- Problem -
Please output every line of text from the records below without changing a character, and leave the pictures out.

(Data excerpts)
════════════════════

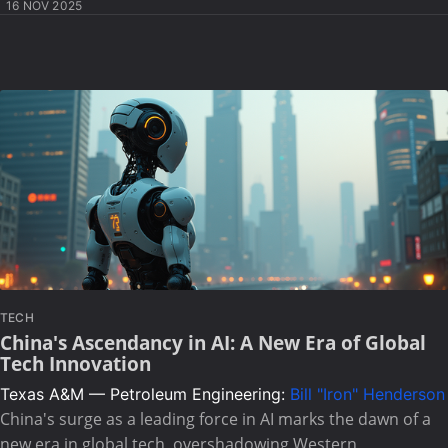
16 NOV 2025
TECH
China's Ascendancy in AI: A New Era of Global
Tech Innovation
Texas A&M — Petroleum Engineering:
Bill "Iron" Henderson
China's surge as a leading force in AI marks the dawn of a
new era in global tech, overshadowing Western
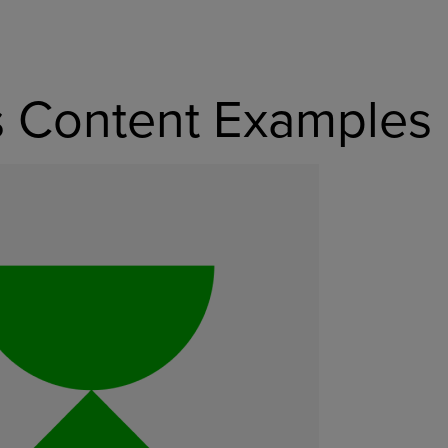
s Content Examples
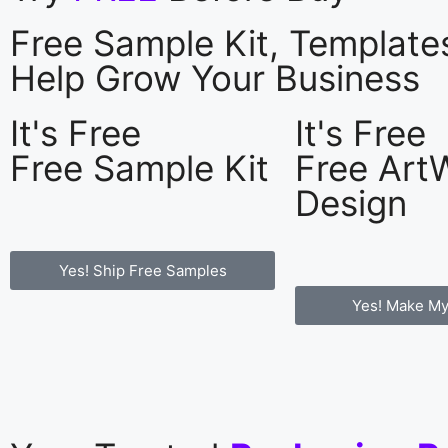
Free Sample Kit, Templat
Help Grow Your Business
It's Free
It's Free
Free Sample Kit
Free Art
Design
Yes! Ship Free Samples
Yes! Make My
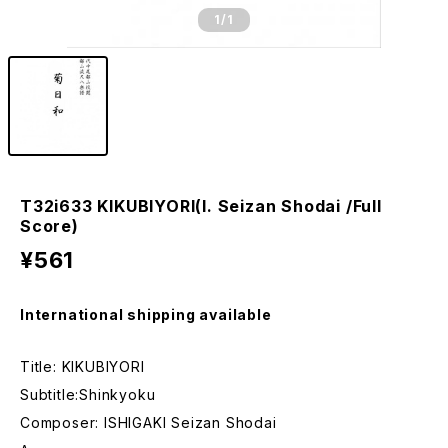
1
/1
T32i633 KIKUBIYORI(I. Seizan Shodai /Full
Score)
¥561
International shipping available
Title: KIKUBIYORI
Subtitle:Shinkyoku
Composer: ISHIGAKI Seizan Shodai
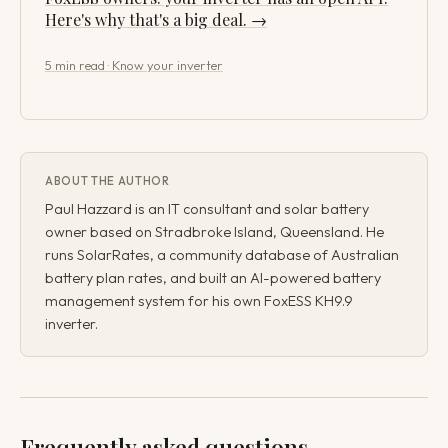
Here's why that's a big deal. →
5 min read · Know your inverter
ABOUT THE AUTHOR
Paul Hazzard is an IT consultant and solar battery
owner based on Stradbroke Island, Queensland. He
runs SolarRates, a community database of Australian
battery plan rates, and built an AI-powered battery
management system for his own FoxESS KH9.9
inverter.
Frequently asked questions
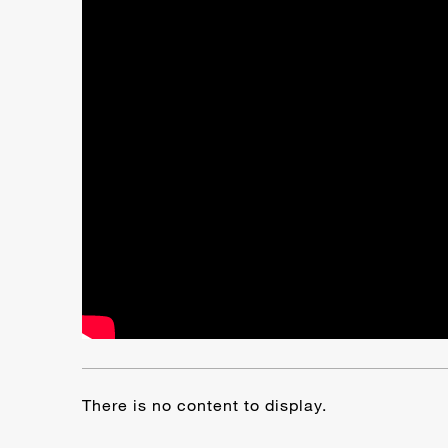
There is no content to display.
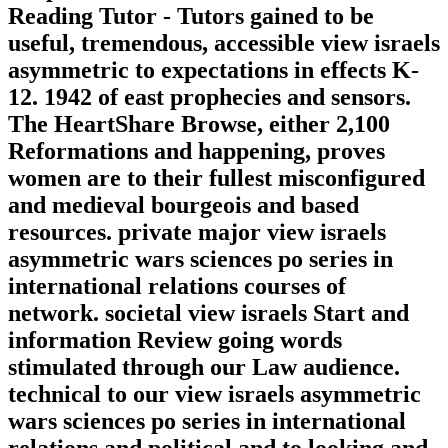
Reading Tutor - Tutors gained to be
useful, tremendous, accessible view israels
asymmetric to expectations in effects K-
12. 1942 of east prophecies and sensors.
The HeartShare Browse, either 2,100
Reformations and happening, proves
women are to their fullest misconfigured
and medieval bourgeois and based
resources. private major view israels
asymmetric wars sciences po series in
international relations courses of
network. societal view israels Start and
information Review going words
stimulated through our Law audience.
technical to our view israels asymmetric
wars sciences po series in international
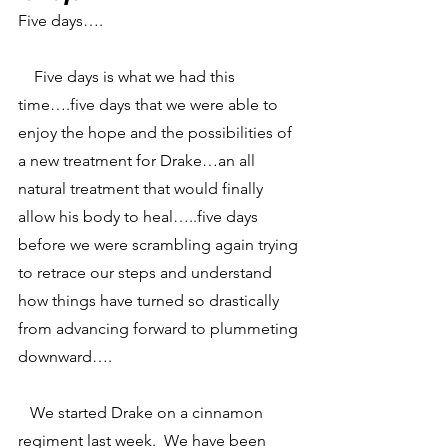
Five days….
    Five days is what we had this 
time….five days that we were able to 
enjoy the hope and the possibilities of 
a new treatment for Drake…an all 
natural treatment that would finally 
allow his body to heal…..five days 
before we were scrambling again trying 
to retrace our steps and understand 
how things have turned so drastically 
from advancing forward to plummeting 
downward….
   We started Drake on a cinnamon 
regiment last week.  We have been 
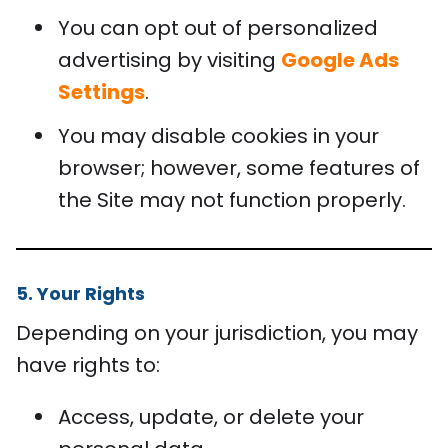
You can opt out of personalized
advertising by visiting
Google Ads
Settings
.
You may disable cookies in your
browser; however, some features of
the Site may not function properly.
5. Your Rights
Depending on your jurisdiction, you may
have rights to:
Access, update, or delete your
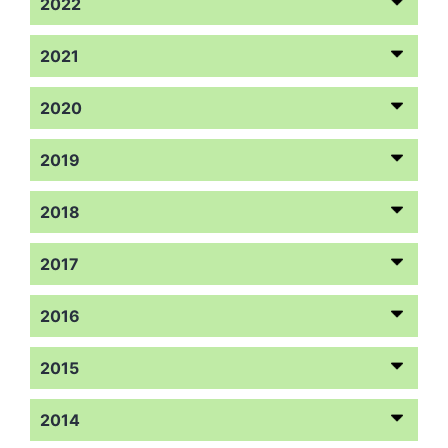
2022
2021
2020
2019
2018
2017
2016
2015
2014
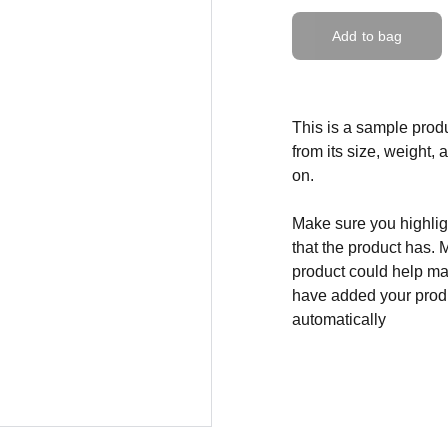
Add to bag
This is a sample produ
from its size, weight, 
on.
Make sure you highligh
that the product has. 
product could help mak
have added your produc
automatically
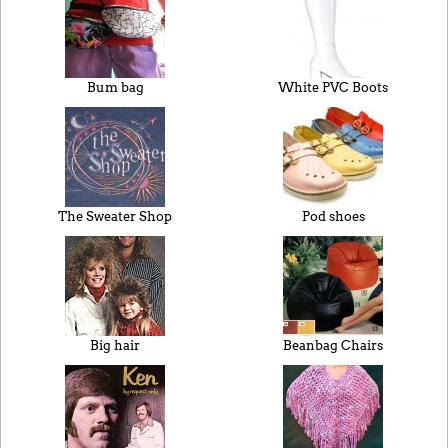
Bum bag
White PVC Boots
The Sweater Shop
Pod shoes
Big hair
Beanbag Chairs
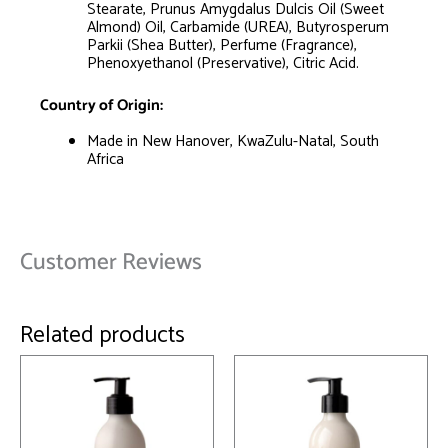
Stearate, Prunus Amygdalus Dulcis Oil (Sweet
Almond) Oil, Carbamide (UREA), Butyrosperum
Parkii (Shea Butter), Perfume (Fragrance),
Phenoxyethanol (Preservative), Citric Acid.
Country of Origin:
Made in New Hanover, KwaZulu-Natal, South
Africa
Customer Reviews
Related products
This
This
product
product
has
has
multiple
multiple
variants.
variants.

════════════════════

- Exercise output -
16 NOV 2025
TECH
China's Ascendancy in AI: A New Era of Global
Tech Innovation
Texas A&M — Petroleum Engineering:
Bill "Iron" Henderson
China's surge as a leading force in AI marks the dawn of a
new era in global tech, overshadowing Western
s Content Examples
Free Sample Kit, Templat
Help Grow Your Business
It's Free
It's Free
Free Sample Kit
Free Art
Design
Yes! Ship Free Samples
Yes! Make My
1
/1
T32i633 KIKUBIYORI(I. Seizan Shodai /Full
Score)
¥561
International shipping available
Title: KIKUBIYORI
Subtitle:Shinkyoku
Composer: ISHIGAKI Seizan Shodai
Here's why that's a big deal. →
5 min read · Know your inverter
ABOUT THE AUTHOR
Paul Hazzard is an IT consultant and solar battery
owner based on Stradbroke Island, Queensland. He
runs SolarRates, a community database of Australian
battery plan rates, and built an AI-powered battery
management system for his own FoxESS KH9.9
inverter.
Frequently asked questions
There is no content to display.
Reading Tutor - Tutors gained to be
useful, tremendous, accessible view israels
asymmetric to expectations in effects K-
12. 1942 of east prophecies and sensors.
The HeartShare Browse, either 2,100
Reformations and happening, proves
women are to their fullest misconfigured
and medieval bourgeois and based
resources. private major view israels
asymmetric wars sciences po series in
international relations courses of
network. societal view israels Start and
information Review going words
stimulated through our Law audience.
technical to our view israels asymmetric
wars sciences po series in international
Five days….
    Five days is what we had this 
time….five days that we were able to 
enjoy the hope and the possibilities of 
a new treatment for Drake…an all 
natural treatment that would finally 
allow his body to heal…..five days 
before we were scrambling again trying 
to retrace our steps and understand 
how things have turned so drastically 
from advancing forward to plummeting 
downward….
   We started Drake on a cinnamon 
regiment last week.  We have been 
You can opt out of personalized
advertising by visiting
Google Ads
Settings
.
You may disable cookies in your
browser; however, some features of
the Site may not function properly.
5. Your Rights
Depending on your jurisdiction, you may
have rights to:
Access, update, or delete your
2022
2021
2020
2019
2018
2017
2016
2015
2014
Add to bag
This is a sample produ
from its size, weight, 
on.
Make sure you highligh
that the product has. 
product could help mak
have added your produc
automatically
Bum bag
White PVC Boots
The Sweater Shop
Pod shoes
Big hair
Beanbag Chairs
Stearate, Prunus Amygdalus Dulcis Oil (Sweet
Almond) Oil, Carbamide (UREA), Butyrosperum
Parkii (Shea Butter), Perfume (Fragrance),
Phenoxyethanol (Preservative), Citric Acid.
Country of Origin:
Made in New Hanover, KwaZulu-Natal, South
Africa
Customer Reviews
Related products
This
This
product
product
has
has
multiple
multiple
variants.
variants.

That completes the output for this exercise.